Viel zu lange - das wird nun sichtbar - hat sich die deutsche Gesellschaft selbstgefällig auf solchen Namen wie Werner von Siemens und Carl Zeiss ausgeruht und an der großen Zahl hoch qualifizierter Facharbeiter, die das hiesige Bildungssystem hervorgebracht hat, berauscht. Viel zu spät haben wir erkannt, dass wir noch immer stolz sind auf den Typ "gründlicher Fachmann", während um uns herum der "wendige, kreative Crack" gesucht wird. Gewiss, die strukturellen Defizite sowohl des Ausbildungs- wie des Weiterbildungssystems beschäftigen deutsche Politiker seit geraumer Zeit. In Pilotprojekten wird die Kooperation von Universitäten mit Unternehmen geprobt. Stolz wird auf jede Grundschule hingewiesen, die einen Computer mit Internet-Anschluss besitzt. Und beinahe 15 Milliarden Mark wendet die Gesellschaft pro Jahr auf, um arbeitslose Facharbeiter und Akademiker weiterzubilden und sie mit dem neuesten Stand der Technologie vertraut zu machen.

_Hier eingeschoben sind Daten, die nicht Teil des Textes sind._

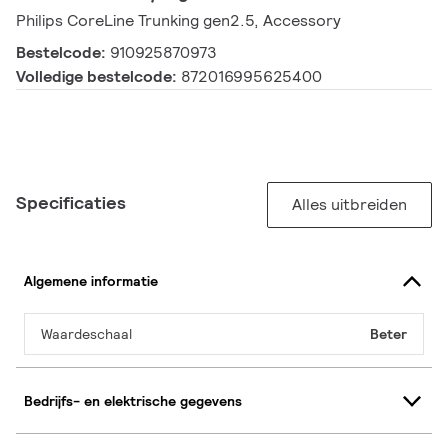
Philips CoreLine Trunking gen2.5, Accessory
Bestelcode:
910925870973
Volledige bestelcode:
872016995625400
Specificaties
Alles uitbreiden
Algemene informatie
Waardeschaal
Beter
Bedrijfs- en elektrische gegevens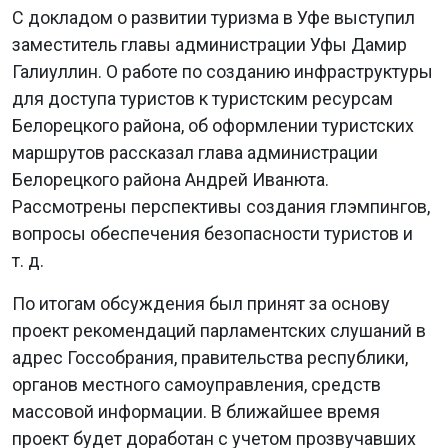
С докладом о развитии туризма в Уфе выступил
заместитель главы администрации Уфы Дамир
Галиуллин. О работе по созданию инфраструктуры
для доступа туристов к туристским ресурсам
Белорецкого района, об оформлении туристских
маршрутов рассказал глава администрации
Белорецкого района Андрей Иванюта.
Рассмотрены перспективы создания глэмпингов,
вопросы обеспечения безопасности туристов и
т. д.
По итогам обсуждения был принят за основу
проект рекомендаций парламентских слушаний в
адрес Госсобрания, правительства республики,
органов местного самоуправления, средств
массовой информации. В ближайшее время
проект будет доработан с учетом прозвучавших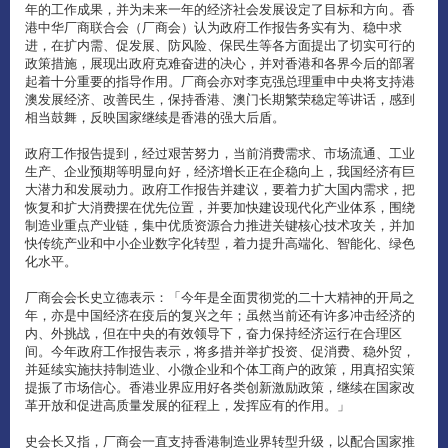
年的工作成果，并为未来一年的经济社会发展设定了目标和方向。香
港中华厂商联合会（厂商会）认为政府工作报告务实有为、稳中求
进，在扩内需、促发展、防风险、保民生等各方面提出了切实可行的
政策措施，展现出政府克难奋进的决心，并对香港和各界今后的部署
起着十分重要的指导作用。厂商会亦对李克强总理重申中央将支持港
澳发展经济、改善民生，保持香港、澳门长期繁荣稳定等讲话，感到
相当鼓舞，反映国家继续是香港的强大后盾。
政府工作报告提到，经过艰苦努力，当前消费需求、市场流通、工业
生产、企业预期等明显向好，经济增长正在企稳向上，我国经济有巨
大潜力和发展动力。政府工作报告并建议，要着力扩大国内需求，把
恢复和扩大消费摆在优先位置，并要加快建设现代化产业体系，围绕
制造业重点产业链，集中优质资源合力推进关键核心技术攻关，并加
快传统产业和中小企业数字化转型，着力提升高端化、智能化、绿色
化水平。
厂商会会长史立德表示：「今年是全面贯彻党的二十大精神的开局之
年，亦是中国经济在疫后的复兴之年；虽然当前还有许多冲击经济的
内、外挑战，但在中央的有效领导下，奋力保持经济运行在合理区
间。今年政府工作报告表示，将多措并举扩投资、促消费、稳外贸，
并延续实施扶持制造业、小微企业和个体工商户的政策，用真招实策
提振了市场信心。香港业界应用好各类创新激励政策，继续在国家改
革开放和促进高质量发展的征程上，发挥应有的作用。」
史会长又指，厂商会一直支持香港制造业界转型升级，以配合国家推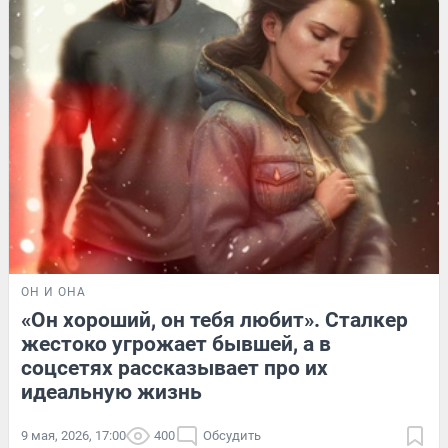
ОН И ОНА
«Он хороший, он тебя любит». Сталкер
жестоко угрожает бывшей, а в
соцсетях рассказывает про их
идеальную жизнь
9 мая, 2026, 17:00
400
Обсудить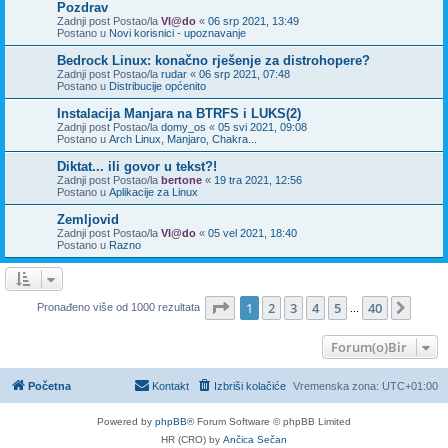
Pozdrav
Zadnji post Postao/la
Vl@do
«
06 srp 2021, 13:49
Postano u
Novi korisnici - upoznavanje
Bedrock Linux: konačno rješenje za distrohopere?
Zadnji post Postao/la
rudar
«
06 srp 2021, 07:48
Postano u
Distribucije općenito
Instalacija Manjara na BTRFS i LUKS(2)
Zadnji post Postao/la
domy_os
«
05 svi 2021, 09:08
Postano u
Arch Linux, Manjaro, Chakra...
Diktat... ili govor u tekst?!
Zadnji post Postao/la
bertone
«
19 tra 2021, 12:56
Postano u
Aplikacije za Linux
Zemljovid
Zadnji post Postao/la
Vl@do
«
05 vel 2021, 18:40
Postano u
Razno
Stranica:
1
/
40
.
1
2
3
4
5
40
Sljed
Pronađeno više od 1000 rezultata
...
Forum(o)Bir
Početna
Kontakt
Izbriši kolačiće
Vremenska zona:
UTC+01:00
Powered by
phpBB
® Forum Software © phpBB Limited
HR (CRO) by
Ančica Sečan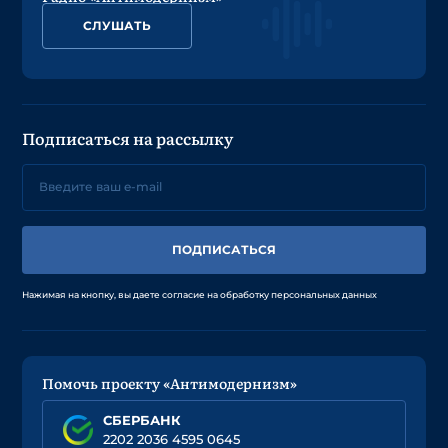
СЛУШАТЬ
Подписаться на рассылку
ПОДПИСАТЬСЯ
Нажимая на кнопку, вы даете согласие на обработку персональных данных
Помочь проекту «Антимодернизм»
СБЕРБАНК
2202 2036 4595 0645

Im Ergebnis bleiben solche Aktionen jedoch nur Stückwerk. Denn sie berühren im Kern in keiner Weise das Grundübel des deutschen Systems, nämlich die Erstarrung der Strukturen, die den Einzelnen die Möglichkeit nimmt, flexibel auf die Anforderungen der Moderne zu reagieren - nicht nur im Bildungssystem. Das betrifft Universitäten und Hochschulen, die so viel Zeit benötigen, moderne Lehrstühle einzurichten und mit internationalen Spitzenlehrkräften zu besetzen, dass Technologien fast schon wieder veraltet sind, bevor die ersten Semester zur Prüfung zugelassen werden. Das betrifft aber auch Unternehmen, die bei der Aus- und Weiterbildung ihrer Mitarbeiter, ja selbst bei der Einstellung von Spezialisten, übervorsichtig sind, weil sie das deutsche Arbeitsrecht später daran hindern wird, flexibel auf die Erfordernisse des Marktes zu reagieren und die zu entlassen, die den Erfordernissen nicht mehr genügen.

Und natürlich betrifft das auch den gesamten Bereich der aktiven Arbeitsmarktpolitik. Gleicht es doch einem Paradoxon, dass die Arbeitsämter Jahr für Jahr einige Hundertausend Menschen umschulen und weiterbilden - und die High-Tech-Industrie trotzdem nach Fackkräften aus dem Ausland ruft. Wer genauer hinsieht, erkennt, dass auch in diesem Bereich nur an Symptomen herumgedoktort wird. Die Strukturen vergangener Jahrzehnte blieben unverändert. Ob es Einstellungszuschüsse des Arbeitsamtes für Unternehmen sind oder Massenkurse, die aus Kindergärtnerinnen Kommunikationsassistentinnen machen sollen: Solange Bürokratie statt Flexibilität auch diesen Bereich beherrscht, werden in Deutschland Millionen Menschen ohne Jobs tatenlos zusehen müssen, wie die Bundesregierung den Fachkräftemangel durch die Ausgabe von Green Cards behebt.